If an electronic device isn’t working properly, one of the first things to try (usually after much frustration and profanity) is to reboot it. Turn it off and on again. Unplug the damn thing and plug it back in. 9 times out of 10, it fixes the problem.
I am currently “unplugged” for four days.
I don’t just sit around the house, or sleep, or eat my weight in ice cream (though some of these things or variations of them might occur), but I took some time off from my day job, and despite attempts to work some hours for my part-time job, there is apparently no work for the writers this weekend. So, much to my delight and utter astonishment, I am doing no “work” during these few days.
I did end up spending several hours on the phone for my bank job yesterday and trying to figure out what the deal was with the lack of writing assignments for the blog job. But by this morning it became apparent that I actually had a full weekend (plus a day) completely devoid of any kind of paid labor.
Normally I’d be delighted at this. A free few days would mean that I could do what I love to do: write. Write fun stuff! Good stuff! Inspired stuff! Researched stuff!
But I’m going to tell you something.
A very scary, difficult thing.
Lately, I haven’t wanted to write. At all.
The exhaustion that recently caught up with me has mostly affected me in a mental way. But I forget how much my mental fatigue eventually translates into physical tiredness.
Writing requires focus. Singular and channeled focus. And my brain is not having any of that right now.
I feel….weird. Like I’ve lost something. I know I just had it in my grasp but now I can’t find it. And the only way I know I will find it again is by writing drivel like this.
Just writing And sharing. And letting it be crap.
I promised you authenticity, didn’t I? Well here it is, my friends. This is what it looks like when a writer loses their mojo.
It’s not a lack of ideas. I have ideas all the live-long. It’s the lack of focus. And the being tired. And the depression.
I’m working my way back up from the depression thing, but it’s not easy. I bottomed out.
Depression is not an easy thing to describe to those who don’t understand it, but here’s what the cycle is like for me:
I’m busy. I stay busy on purpose without trying. (If you understand that, we can be best friends.)
While I’m busy, I have to think about whatever is the task at hand. It leaves me no time to deal with aggravating things like anxiety or problems in my life.
Until there they are. Unable to be ignored. Finally demanding attention.
I shoo them away, like little gnats. But they are relentless little bastards.
It’s like treading water. I can do okay for a while, and then fatigue starts to creep in. I’d just head back to shore, but I’ve gone too far out and now there’s a rip current just pulling me further away from the shoreline.
At that point, I know I have to swim parallel to the beach to break out of the rip tide.

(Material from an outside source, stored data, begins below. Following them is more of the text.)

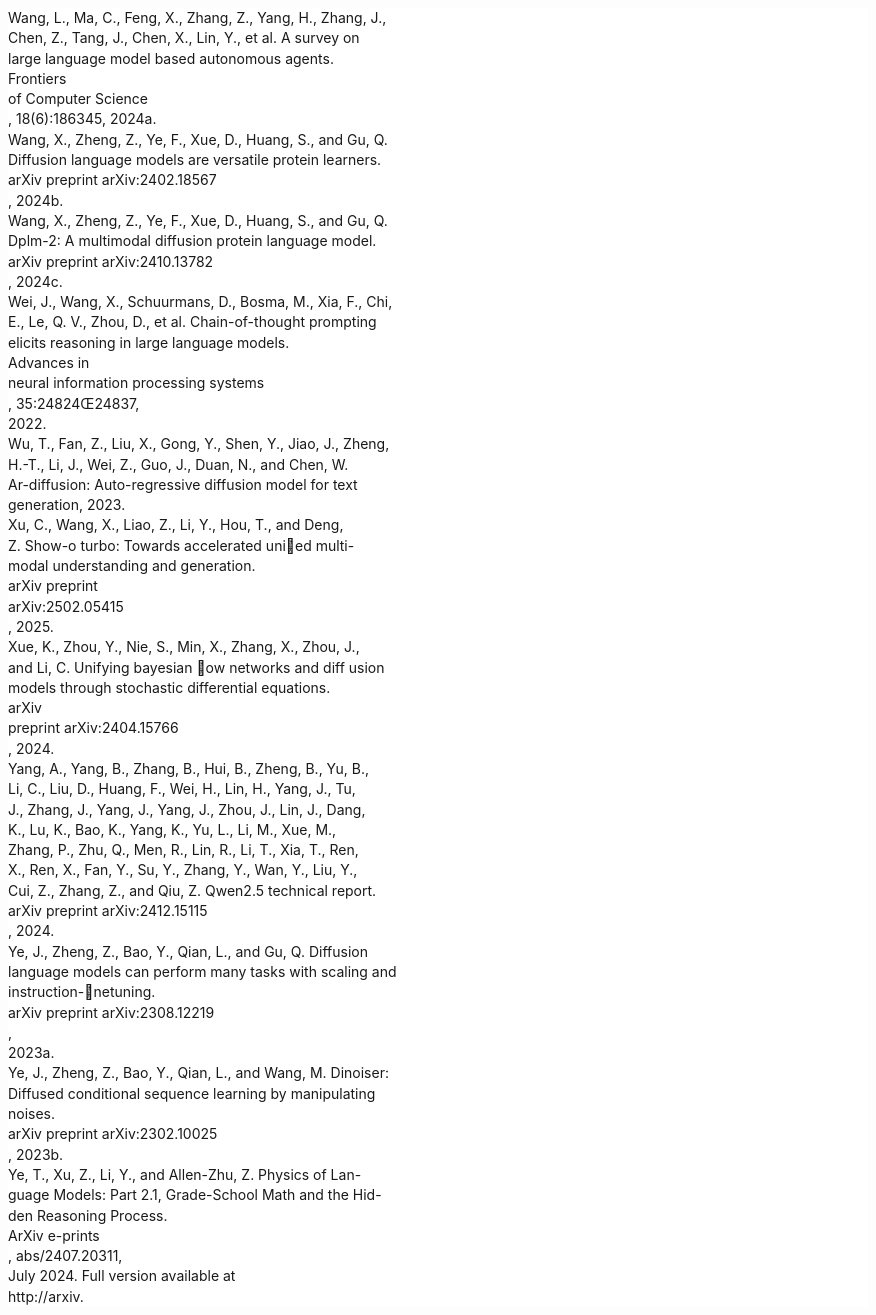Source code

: Wang, L., Ma, C., Feng, X., Zhang, Z., Yang, H., Zhang, J.,  
Chen, Z., Tang, J., Chen, X., Lin, Y., et al. A survey on  
large language model based autonomous agents.  
Frontiers  
of Computer Science  
, 18(6):186345, 2024a.  
Wang, X., Zheng, Z., Ye, F., Xue, D., Huang, S., and Gu, Q.  
Diffusion language models are versatile protein learners.  
arXiv preprint arXiv:2402.18567  
, 2024b.  
Wang, X., Zheng, Z., Ye, F., Xue, D., Huang, S., and Gu, Q.  
Dplm-2: A multimodal diffusion protein language model.  
arXiv preprint arXiv:2410.13782  
, 2024c.  
Wei, J., Wang, X., Schuurmans, D., Bosma, M., Xia, F., Chi,  
E., Le, Q. V., Zhou, D., et al. Chain-of-thought prompting  
elicits reasoning in large language models.  
Advances in  
neural information processing systems  
, 35:24824Œ24837,  
2022.  
Wu, T., Fan, Z., Liu, X., Gong, Y., Shen, Y., Jiao, J., Zheng,  
H.-T., Li, J., Wei, Z., Guo, J., Duan, N., and Chen, W.  
Ar-diffusion: Auto-regressive diffusion model for text  
generation, 2023.  
Xu, C., Wang, X., Liao, Z., Li, Y., Hou, T., and Deng,  
Z. Show-o turbo: Towards accelerated unied multi-  
modal understanding and generation.  
arXiv preprint  
arXiv:2502.05415  
, 2025.  
Xue, K., Zhou, Y., Nie, S., Min, X., Zhang, X., Zhou, J.,  
and Li, C. Unifying bayesian ow networks and diff usion  
models through stochastic differential equations.  
arXiv  
preprint arXiv:2404.15766  
, 2024.  
Yang, A., Yang, B., Zhang, B., Hui, B., Zheng, B., Yu, B.,  
Li, C., Liu, D., Huang, F., Wei, H., Lin, H., Yang, J., Tu,  
J., Zhang, J., Yang, J., Yang, J., Zhou, J., Lin, J., Dang,  
K., Lu, K., Bao, K., Yang, K., Yu, L., Li, M., Xue, M.,  
Zhang, P., Zhu, Q., Men, R., Lin, R., Li, T., Xia, T., Ren,  
X., Ren, X., Fan, Y., Su, Y., Zhang, Y., Wan, Y., Liu, Y.,  
Cui, Z., Zhang, Z., and Qiu, Z. Qwen2.5 technical report.  
arXiv preprint arXiv:2412.15115  
, 2024.  
Ye, J., Zheng, Z., Bao, Y., Qian, L., and Gu, Q. Diffusion  
language models can perform many tasks with scaling and  
instruction-netuning.  
arXiv preprint arXiv:2308.12219  
,  
2023a.  
Ye, J., Zheng, Z., Bao, Y., Qian, L., and Wang, M. Dinoiser:  
Diffused conditional sequence learning by manipulating  
noises.  
arXiv preprint arXiv:2302.10025  
, 2023b.  
Ye, T., Xu, Z., Li, Y., and Allen-Zhu, Z. Physics of Lan-  
guage Models: Part 2.1, Grade-School Math and the Hid-  
den Reasoning Process.  
ArXiv e-prints  
, abs/2407.20311,  
July 2024. Full version available at  
http://arxiv.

But it isn’t easy. I kind of just want let it take me under. Just give in to what the ocean seems to want. But I can’t. I won’t. So I swim.
I find the last bit of strength I have, and I swim. And eventually I break free from the pull and I can let the waves take me back to shore.
I’m on my way back to the shore right now. I’ve broken free from that terrifying rip current, and I’m on my way to a better place, but I’m still exhausted. I’m no longer swimming for my life, but I’m drained from having to.
I watched Capote last night. It’s a movie I’ve had on the dvr for months. Stories about other writers, reading about other writers, listening to them, it’s such a strange…..comfort to me.
There are many things I feel are unusual about me. And the way my mind operates is chief among them. I think a lot of it is the writer’s brain. And maybe it’s not unique or all that unusual. Maybe the mental illness that runs so deeply in my gene pool is just more prevalent in me than I would like to admit. But when I tell you my mind can be a very dark place, I’m not lying.
Especially when I’m spent.
Because then I stop trying to control my thoughts. Harness them. Focus them. It sometimes requires something akin to a physical effort to not, as a fellow writer puts it, “go down the rabbit hole.”
I didn’t succeed this time. I went down that rabbit hole a few weeks ago and I’m just now getting out. I hope it’s a long time before I make another trip.
Today, during one of the rain showers, I went outside and just stood in it. Held up my hands and let it wash over me.
As I did so, my heart whispered a little prayer that some cleansing rain would make it inside as well.